Now, actually, all of these things kind of make sense within the overall context of the NTS Sessions. Since the basic idea behind all of them is to have more or less the same fun that you do with Youtube videos when playing them at 0.25 speed, it makes all the more sense to give the fans a special two-hour long goodbye, just to make you properly savor and digest all the tiny microcell elements that constitute a goodbye. Therefore, as far as multi-part artistic gestures go, I have no problem with the album. But it goes without saying that getting it to properly «register» is equally hard on its own or as part of the entire 8-hour experience: where each of the previous sessions had at least occasional moments that could grab my attention, this one is background electronic muzak that makes a very good job at making you treat it as such. If there are actually people in this world that are not doing chores while the session is on, Jeff Lebowski promises to eat his heart out.

Concluding this entire sub-section, I must stress once again the surprise at all the glowing reviews of the NTS Sessions — not that there were many of them in the first place, since Autechre are long past the peak of their fame, but most of those that did come out spent their digital space gushing at the many wonders and thrills offered by the experience. Personally, I am just not convinced that a semi-improvised eight-hour session by an aging avantgarde electronic duo could be consistently wonderful and thrilling even theoretically — though the first volume, as I have already written, did offer a somewhat fresh and exciting take on the old formula. Perhaps it is all about the ambitiousness: people, sometimes unknowingly, are so hungry for monumental artistic feats these days that the mere introduction of a Gargantuan gesture like this one gets them all aroused.
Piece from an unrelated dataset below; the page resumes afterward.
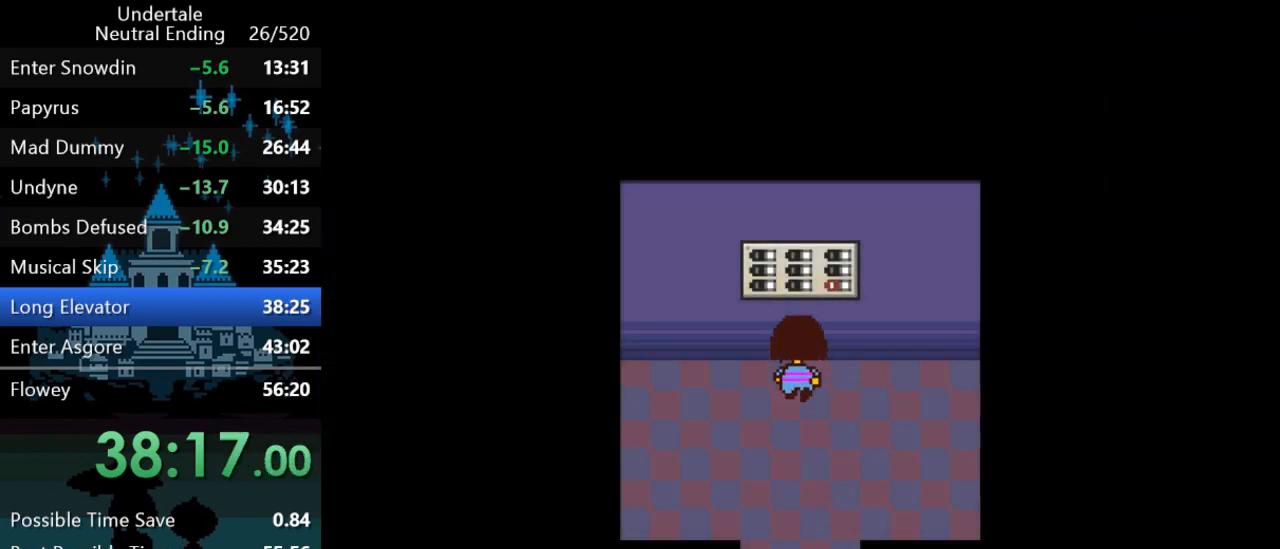
{"keys": ["z"], "events": [[50, "c", "down"], [50, "z", "down"], [150, "c", "up"], [183, "z", "up"], [217, "z", "down"], [367, "z", "up"], [400, "up", "up"], [500, "z", "down"]]}
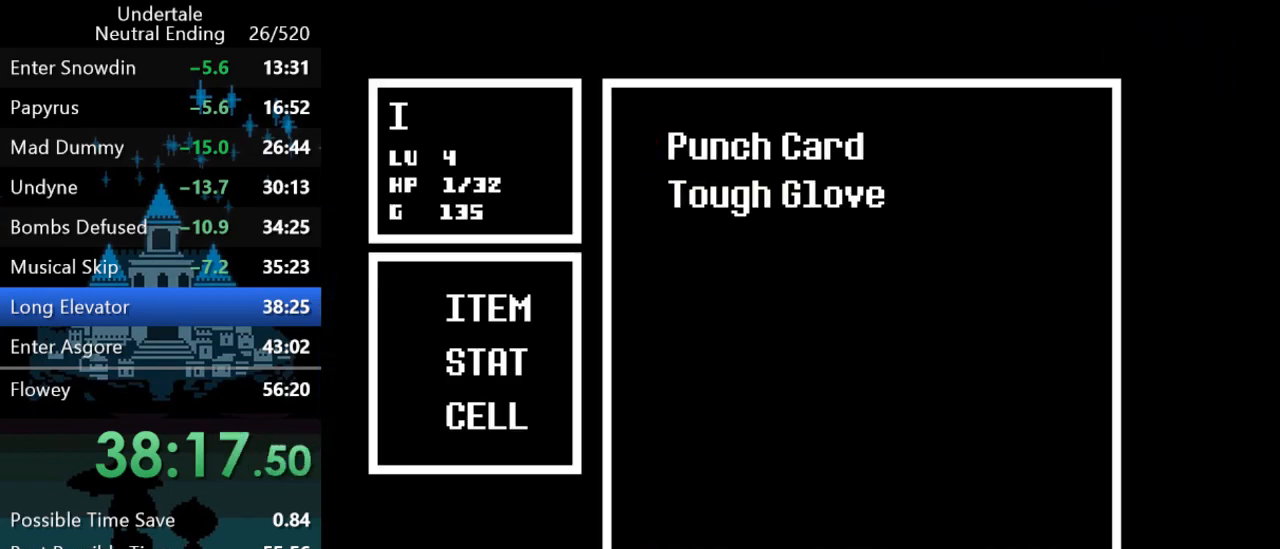
{"keys": ["down"], "events": [[67, "z", "up"], [267, "z", "down"], [333, "down", "down"], [333, "z", "up"]]}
Or perhaps Autechre have simply mutated into that particular kind of dinosaur which only stimulate the aut bene, aut nihil principle when people write about them.

Regardless, I have to state that NTS Sessions are a partial success on the microlevel (there is still potential in the old formula) and a general failure on the macrolevel — not only is the eight hour length no longer an impressive feat of originality by itself (sure, the whole thing runs longer than The Disintegration Loops, but who really cares?), but I am afraid that the entire «less is more» principle has ambiently hummed its last ambient hum just as well. Other than a tiny bunch of niche fanatics, this kind of product is not likely to appeal to anybody, and what once used to be a feat of free thinking and artistic exploration has turned into a routine way of making a living. Maybe I am dead wrong, and maybe, as one particularly gushing reviewer wrote, "itʼs as if the preceding decades of work were acts of research leading to that point". But to my mind, thatʼs like saying the same about something like Tom Waitsʼ Bad As Me — a good record that shows tremendous professionalism and maturity, but does not tell us anything about Tom Waits and his badass attitudes that we have not already learned decades ago. And really, with Autechre it is even more confusing, because how exactly do you rate and assess an Autechre record if you do not use originality of approach as the single defining parameter? (The only way in which you could salvage something like Confield, with its obviously clear-cut departure from tradition that even the coarsest layman could observe). I have no answer here, and I doubt anybody has — certainly nobody, so far, who has ever written anything about them.